Fragmentation brings us back to a fundamental dichotomy in SQL Server management. You can optimize for low space utilization or high performance but not both.  Considering disk space is relatively cheap, I know which one I always go for.

Legacy Comments


Jerry Hung
2009-03-19
re: Auto-Fragmenting Databases
I like the cute analogy......... DBA running around to get stuff, sounds like real life too

Try to minimize use of NEW_ID() or GUID for PK/Clustered Index, that causes fragmentation

SQLCraftsman
2009-03-19
re: Auto-Fragmenting Databases
Personally, I think the whole GUID thing is overblown. Yes it causes fragmentation and page splits. Decent index maintenance and a good fill factor can mitigate that. Let the developers have their shiny toys and stay focused on providing solid data services.

Aymen
2009-03-19
re: Auto-Fragmenting Databases
Hello

I have DB size 50 Gb and my SGBD is MS SQL2005, my DB is in RECOVERY FULL mode.

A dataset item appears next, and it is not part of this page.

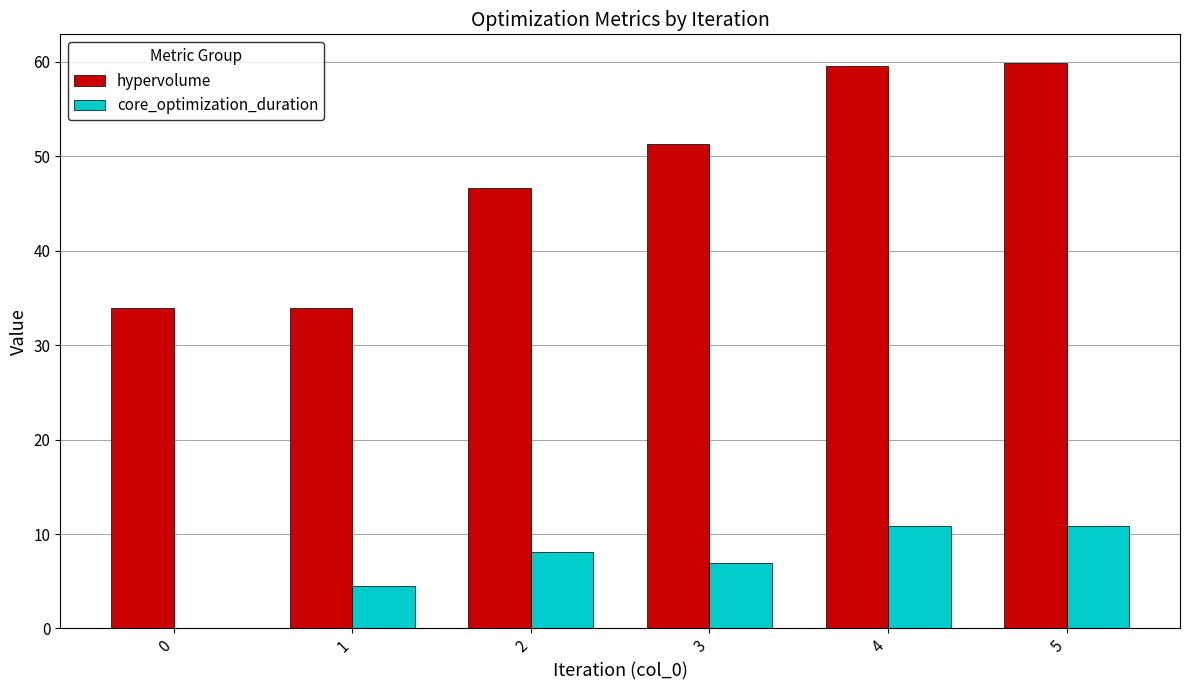

What is the average value of the hypervolume series?

47.5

my probleme is: the Log of my DB growth 6Gb in 3 days,

i do : backup log MyDB with no_log , after i do shrink file Log =====> but after 3 or 4 days my Log growth to 5 Gb

i made job (backup log MyDB with no_log) + shrink file for my Log

Information: i use BackupExec to do Full backup evry Sunday and i do Differentiel backup evry 1 hour
+ job to rebuild index evry wednesday

my question: My DB is normal or not? my SQL job is normal safety or not?

plz help me



SQLCraftsman
2009-03-19
re: Auto-Fragmenting Databases
Those numbers are not unexpected. Since you are throwing away the logs, you can set the database to SIMPLE recovery and let SQL handle that part automatically.

Remote DBA
2009-03-20
re: Auto-Fragmenting Databases
Hi Aymen.
You should revise your backup/restore strategy... Backing up transaction logs with no_log is meaningless. BTW this operation is denied in SQL Server 2008.
thanks, Vadym.

Tibor Karaszi
2009-03-23
re: Auto-Fragmenting Databases
Hi Geoff,

I like the analogy. There's one thing missing to the picture, though. I can imagine that as we more and more will run into SSD, the question will arise whether fragmentation becomes irrelevant. And the answer is "no", at least with current architecture of SQL Server. The reason is read-ahead. A thread runs before the worker thread and read extents into memory. The problem now is if the worker thread need only, say, one page from an extent and then because of fragmentation jump to some other extent. End result is that pages are read into memory which weren't needed in the first place. Essentially, you reduced your RAM by in worst case a factor of 8 because of reading a lot of junk into memory.

Perhaps we can expand on the analogy with a runner running in advance and putting all pieces of papers (assume you are after some papers in each room) in a pile in the doorway, but the runner is so stupid it can only do one floor (8 rooms) units.

Also, I advice some care around the terms "external" and "internal" fragmentation. A lot of SQL Server material refers to pages not in order as "external" and non full pages as "internal" fragmentation. I prefer your terminology, but that is often not the case.

Remote DBA
2009-03-23
re: Auto-Fragmenting Databases
Agree with SQLCraftsman..

SQLCraftsman
2009-03-23
re: Auto-Fragmenting Databases
Re: Tibor,

Good point on SSD storage. SQL is tuned for rotating media storage where physical movements are the main cause of disk slowdowns. Read-ahead is pretty meaningless on SSD except to save I/O overhead by reading larger chunks.